I’ve wanted to ski in Japan for a long time. Friends keep coming back raving about the powder, and I’ve been itching to hit the slopes. Now I finally have the chance, and I’m excited to go skiing in Nozawa, Japan.
Located in Nagano Prefecture near the site of the 1998 Winter Olympics, Nozawa Onsen Snow Resort lies at the base of Mt. Kenashi. My boyfriend’s Australian friends have come here for years, and we’ve finally decided to join them for 2 days of skiing.
We stay in the village, which is beautiful in its own right. The main street has shops, restaurants, and all kinds of street food wafting delicious scents into the air.

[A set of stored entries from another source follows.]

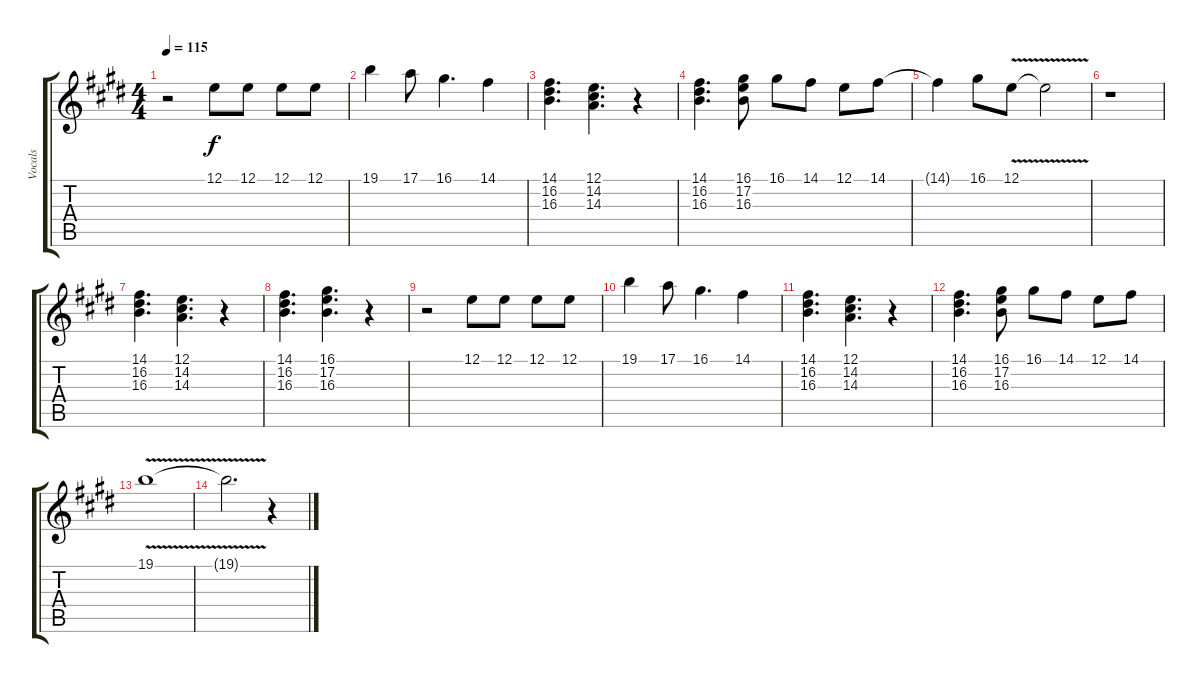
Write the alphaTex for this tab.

\track ("Vocals" "Vocals") {instrument piccolo}
\staff {score tabs}
\tuning (E4 B3 G3 D3 A2 E2) {hide}
\ts (4 4)
\tempo 115
\clef g2
\ks c#minor
r.2{dy f} 12.1.8 12.1.8 12.1.8 12.1.8 |
19.1.4 17.1.8 16.1.4{d} 14.1.4 |
(14.1 16.2 16.3).4{d} (12.1 14.2 14.3).4{d} r.4 |
(14.1 16.2 16.3).4{d} (16.1 17.2 16.3).8 16.1.8 14.1.8 12.1.8 14.1.8 |
14.1{t}.4 16.1.8 12.1{v}.8 12.1{t}.2 |
r.1 |
(14.1 16.2 16.3).4{d} (12.1 14.2 14.3).4{d} r.4 |
(14.1 16.2 16.3).4{d} (16.1 17.2 16.3).4{d} r.4 |
r.2 12.1.8 12.1.8 12.1.8 12.1.8 |
19.1.4 17.1.8 16.1.4{d} 14.1.4 |
(14.1 16.2 16.3).4{d} (12.1 14.2 14.3).4{d} r.4 |
(14.1 16.2 16.3).4{d} (16.1 17.2 16.3).8 16.1.8 14.1.8 12.1.8 14.1.8 |
19.1{v}.1 |
19.1{t}.2{d} r.4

There are onsen hot spring baths galore, and temples and shrines dotted throughout the streets. The architecture is a mix of traditional and modern, but there’s a firm sense of heritage here.
Skiing in Nozawa, Japan
As for the skiing, the powder is every bit as good as I’ve heard. It flurries the day we arrive and all through the night, making great snow for our time in the resort.

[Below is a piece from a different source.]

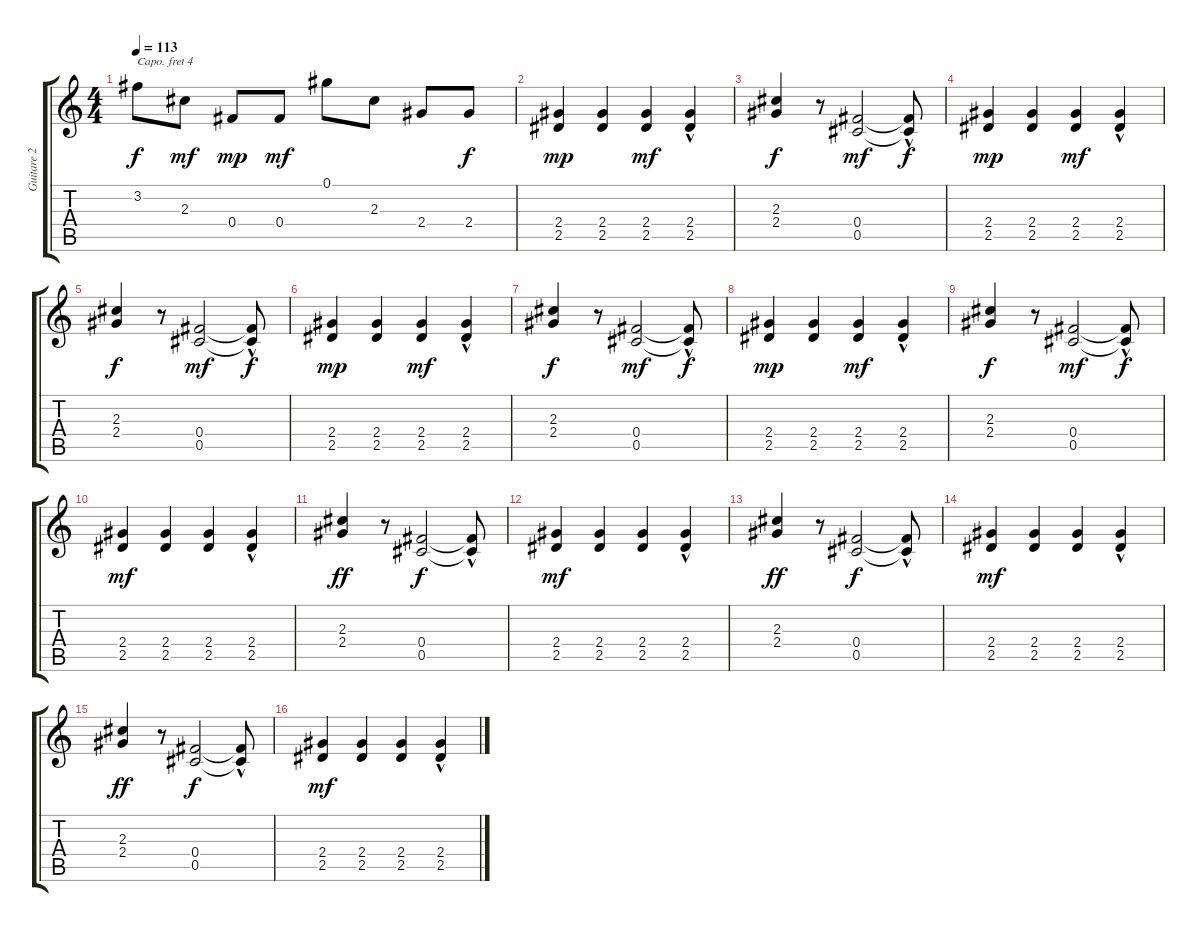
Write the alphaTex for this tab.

The actual experience of skiing in Nozawa is a bit surreal. Everything from the gondolas and chairlifts to restaurants and signage looks the same as it does on the pistes of North America and Europe, but with a twist.
For an obvious start, the language is different (although everything is translated into English). Then there’s the politeness on the slopes. Nobody seems to be skiing too fast or getting out of control. And the English-language overhead announcements are all spoken by Australians. In fact, this place is so popular with Aussie skiers that I keep having to remind myself I’m not on Mt. Buller.
The actual slopes are fun to ski. There isn’t a lot of expert terrain, but I’m rusty and we’re skiing with our friends’ young children, so I’m happy to stick to the intermediate runs and a few semi-challenging ones.
Nozawa Fire Festival
When we’re not skiing in Nozawa, we’re enjoying the good food, hot springs, and entertainment. The highlight is the annual Nozawa Fire Festival (also called the Dosojin Fire Festival), which takes place every year on January 15th. One of the three great fire festivals in Japan, it’s held to pray for a plentiful harvest, health, and good fortune.
While that might sound tame, it’s actually an intense battle between the village’s 25 and 42-year-old men (all of whom have consumed A LOT of sake), and the rest of the men in the village (all of whom have also consumed A LOT of sake).
The 25 and 42-year-olds defend a large wooden shrine built for the occasion, while the the other men charge at them for hours, beating them and the shrine with huge bundles of burning sticks. Eventually the whole structure is burned to the ground.
We were warned that the festival was a bit violent, but we weren’t prepared for just how aggressive the assailants would be. Even I almost got whacked in the head by a man while he walked to the festival with his flaming bundle. Apart from that, it was fun to be a spectator and get a glimpse into such a traditional Japanese festival.
And that’s how I felt about the whole experience of skiing in Nozawa. It was a fun way to do something I love and experience it in a completely new way at the same time. Now that I’ve finally done it, I hope it won’t be long until I get to go again.